The government, furious after the tunnel sabotage, realized brute force alone couldn’t end the resistance. Flamethrowers charred walls, hoses blasted muck, but the fighters always slipped away. So they hired a force spoken of in dread across the subcontinent: **Ganges Greatest.**
These weren’t ordinary mercenaries. They were yogic specialists of the lower body chakras, trained to weaponize the gut through ancient breathwork. But their real terror was what they could summon. Through deep, guttural chants they birthed **spirit poop hounds**—phantoms with glowing ember eyes, dripping filth as they padded forward.
The hounds didn’t track blood. They tracked methane. One fart, even muffled, could betray a fighter for miles. The tunnels became a nightmare of echoes and growls. Their leader, **Guru Ghanda**, squatted at junctions, slamming palms to stone while chanting until the sewage itself split open. From the cracks came the hounds, snarling, claws scraping, eager for the hunt.
The first resistance cell caught by them never had a chance. Three men guarding a barricade near the Ministry of Finance felt the air grow heavy, the scent of incense curling through sewage. Then came the hounds. Their claws didn’t shred flesh, but sank straight into the gut, draining strength until the men collapsed screaming.
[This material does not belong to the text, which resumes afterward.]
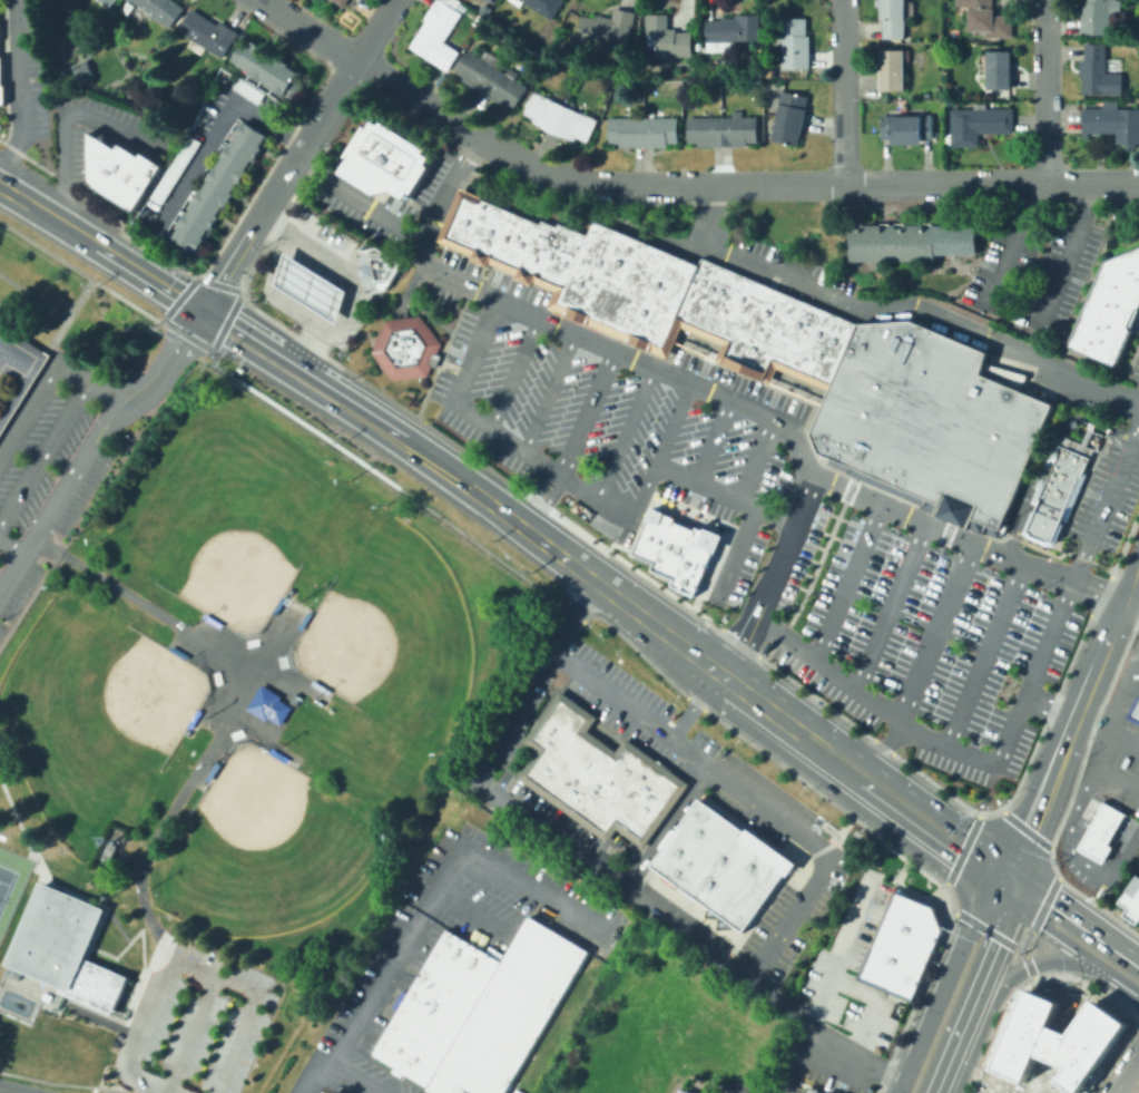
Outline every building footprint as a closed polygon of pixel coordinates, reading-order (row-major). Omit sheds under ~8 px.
[(130,6),(134,0),(175,0),(181,4),(167,25),(147,10),(143,14),(130,6)] [(426,19),(439,0),(444,0),(465,13),(448,41),(462,51),(451,70),(412,46),(429,21),(426,19)] [(523,7),(513,0),(567,0),(554,20),(527,1),(523,7)] [(884,40),(882,0),(908,0),(909,39),(884,40)] [(972,32),(971,0),(996,0),(996,16),(1013,16),(1014,39),(989,39),(989,32),(972,32)] [(1087,3),(1087,0),(1111,0),(1112,36),(1084,36),(1083,3),(1087,3)] [(209,59),(184,43),(188,37),(176,28),(189,7),(215,22),(217,19),(238,32),(223,58),(214,52),(209,59)] [(585,14),(599,18),(599,14),(615,17),(617,8),(637,11),(630,50),(579,39),(585,14)] [(647,37),(647,17),(671,16),(671,30),(678,30),(678,33),(694,32),(694,57),(659,58),(658,36),(647,37)] [(724,21),(724,19),(737,19),(737,16),(763,16),(763,41),(708,42),(707,21),(724,21)] [(784,19),(808,19),(808,37),(812,37),(813,69),(785,70),(784,19)] [(229,58),(239,41),(247,46),(251,40),(262,47),(261,49),(275,58),(277,55),(293,64),(291,67),(298,71),(294,79),(301,82),(289,100),(268,87),(269,84),(259,78),(258,80),(246,71),(247,69),(229,58)] [(1109,45),(1109,75),(1123,74),(1125,96),(1084,97),(1084,77),(1082,77),(1082,60),(1087,60),(1087,45),(1109,45)] [(517,108),(508,101),(505,105),(465,79),(468,77),(459,71),(472,49),(531,87),(517,108)] [(883,92),(882,50),(905,50),(906,91),(883,92)] [(1014,90),(991,90),(990,51),(1013,51),(1014,90)] [(91,75),(85,59),(69,64),(74,80),(91,75)] [(257,103),(232,86),(238,76),(264,91),(257,103)] [(536,89),(599,119),(590,143),(579,137),(578,140),(534,120),(536,118),(524,113),(536,89)] [(785,92),(811,98),(801,147),(774,141),(785,92)] [(1121,110),(1138,109),(1138,146),(1138,149),(1127,150),(1127,146),(1118,146),(1118,134),(1092,135),(1092,138),(1087,138),(1086,110),(1106,109),(1106,101),(1120,101),(1121,110)] [(982,147),(954,148),(953,111),(1015,109),(1017,134),(981,135),(982,147)] [(373,193),(333,168),(369,111),(434,153),(405,199),(389,188),(373,193)] [(893,147),(893,140),(885,141),(884,117),(934,115),(934,139),(924,140),(924,146),(893,147)] [(623,148),(623,144),(612,144),(612,119),(681,117),(681,144),(671,144),(671,147),(623,148)] [(700,148),(700,144),(690,144),(689,118),(759,117),(759,144),(748,144),(748,147),(700,148)] [(184,253),(167,243),(178,225),(176,223),(184,209),(187,212),(193,202),(189,199),(198,186),(202,188),(207,179),(204,177),(213,164),(215,165),(222,156),(218,154),(226,140),(229,143),(235,134),(233,131),(242,118),(268,135),(195,252),(187,247),(184,253)] [(132,212),(89,182),(88,130),(116,148),(119,141),(139,155),(141,152),(161,164),(132,212)] [(160,203),(149,196),(188,134),(199,140),(160,203)] [(458,247),(436,238),(458,187),(479,196),(458,247)] [(479,196),(492,202),(471,253),(458,247),(479,196)] [(492,202),(509,209),(488,260),(485,265),(469,258),(471,253),(492,202)] [(502,266),(488,260),(509,209),(523,215),(502,266)] [(523,215),(538,221),(517,272),(502,266),(523,215)] [(538,221),(539,218),(554,225),(532,280),(530,284),(514,277),(517,272),(538,221)] [(587,233),(592,219),(620,231),(587,311),(591,312),(587,322),(547,305),(554,289),(557,283),(564,286),(587,233)] [(554,225),(557,221),(575,228),(550,286),(532,280),(554,225)] [(975,224),(975,252),(933,252),(933,258),(850,258),(850,224),(975,224)] [(550,286),(575,228),(587,233),(564,286),(557,283),(554,289),(550,286)] [(620,231),(697,263),(675,315),(683,319),(680,325),(667,357),(587,322),(591,312),(587,311),(620,231)] [(375,244),(402,261),(385,287),(364,293),(354,250),(375,244)] [(1103,260),(1068,345),(1113,364),(1138,301),(1138,245),(1103,260)] [(283,250),(274,282),(337,320),(346,289),(283,250)] [(691,330),(680,325),(683,319),(675,315),(697,263),(700,255),(719,264),(691,330)] [(737,271),(709,338),(691,330),(719,264),(737,271)] [(709,338),(737,271),(756,279),(730,339),(725,336),(723,343),(709,338)] [(756,279),(796,295),(772,355),(778,359),(776,365),(769,380),(716,358),(723,343),(725,336),(730,339),(756,279)] [(821,306),(793,373),(776,365),(778,359),(772,355),(796,295),(821,306)] [(793,373),(821,306),(838,313),(811,381),(793,373)] [(381,380),(429,375),(426,352),(433,351),(428,313),(374,320),(381,380)] [(838,313),(857,321),(828,388),(811,381),(838,313)] [(818,451),(847,463),(844,471),(854,476),(921,504),(920,506),(951,519),(982,533),(983,530),(996,536),(1052,402),(980,372),(985,351),(910,319),(857,321),(828,388),(811,431),(818,451)] [(24,373),(4,360),(2,364),(0,368),(0,381),(6,372),(20,381),(0,413),(0,429),(48,353),(45,351),(0,323),(0,334),(36,357),(24,373)] [(2,364),(0,368),(0,334),(36,357),(24,373),(4,360),(2,364)] [(1048,545),(1049,543),(1054,545),(1084,471),(1082,470),(1092,447),(1061,433),(1057,445),(1053,443),(1048,458),(1053,460),(1047,478),(1040,476),(1029,500),(1033,502),(1021,531),(1025,534),(1024,535),(1048,545)] [(629,550),(632,541),(654,492),(683,505),(679,513),(658,563),(629,550)] [(655,568),(658,563),(679,513),(708,525),(684,580),(655,568)] [(681,586),(684,580),(708,525),(710,518),(735,528),(705,597),(681,586)] [(269,612),(274,615),(284,597),(279,594),(269,612)] [(295,627),(300,630),(310,612),(305,609),(295,627)] [(217,627),(220,623),(203,613),(199,617),(217,627)] [(184,658),(186,654),(168,643),(166,648),(184,658)] [(326,693),(328,689),(311,679),(308,683),(326,693)] [(259,683),(279,695),(277,699),(289,706),(278,723),(266,715),(264,719),(245,707),(259,683)] [(536,788),(517,775),(536,749),(523,740),(559,689),(597,715),(587,729),(583,734),(577,730),(536,788)] [(300,695),(294,704),(287,700),(293,691),(300,695)] [(1128,715),(1138,694),(1138,721),(1128,715)] [(185,725),(189,728),(199,711),(195,707),(185,725)] [(587,729),(601,740),(556,802),(536,788),(577,730),(583,734),(587,729)] [(648,754),(595,830),(575,816),(616,758),(611,754),(615,749),(623,736),(648,754)] [(556,802),(601,740),(615,749),(611,754),(616,758),(575,816),(556,802)] [(285,762),(287,758),(269,748),(267,752),(285,762)] [(595,830),(648,754),(687,781),(635,856),(625,848),(631,837),(616,827),(607,839),(595,830)] [(203,778),(207,781),(218,763),(213,760),(203,778)] [(743,930),(650,865),(661,849),(656,846),(669,827),(674,829),(697,797),(744,830),(747,827),(789,857),(796,861),(787,874),(784,871),(743,930)] [(1076,847),(1093,816),(1102,800),(1123,812),(1116,827),(1107,842),(1110,846),(1101,861),(1076,847)] [(1133,872),(1138,876),(1138,914),(1137,917),(1133,923),(1120,914),(1125,907),(1115,900),(1133,872)] [(37,881),(2,963),(4,964),(8,965),(3,974),(17,979),(20,969),(58,986),(56,989),(58,990),(109,1013),(111,1009),(119,992),(126,975),(84,957),(89,946),(105,910),(37,881)] [(895,892),(893,899),(858,975),(910,998),(940,927),(931,906),(895,892)] [(588,949),(505,1092),(478,1092),(467,1086),(463,1092),(432,1092),(424,1089),(426,1084),(372,1053),(445,927),(501,959),(527,914),(588,949)] [(1110,1060),(1087,1092),(1057,1092),(1068,1079),(1035,1064),(1024,1090),(992,1077),(1028,995),(1060,1008),(1049,1033),(1073,1043),(1102,1005),(1133,1025),(1110,1060)]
Those screams carried up through manholes, a warning to all.
Fear spread fast. Every gurgle, every slip of gas, every nervous grunt became a beacon of death. The tunnels, once the resistance’s sanctuary, were now a hunting ground. Posters appeared above ground: *“Ganges Greatest: Purity Through the Hunt.”*
Whispers grew of countermeasures—charms, rituals, maybe even their own summoned allies. Because now the Poop War was no longer just flesh and fire. It had become a war of spirits, fought in filth itself.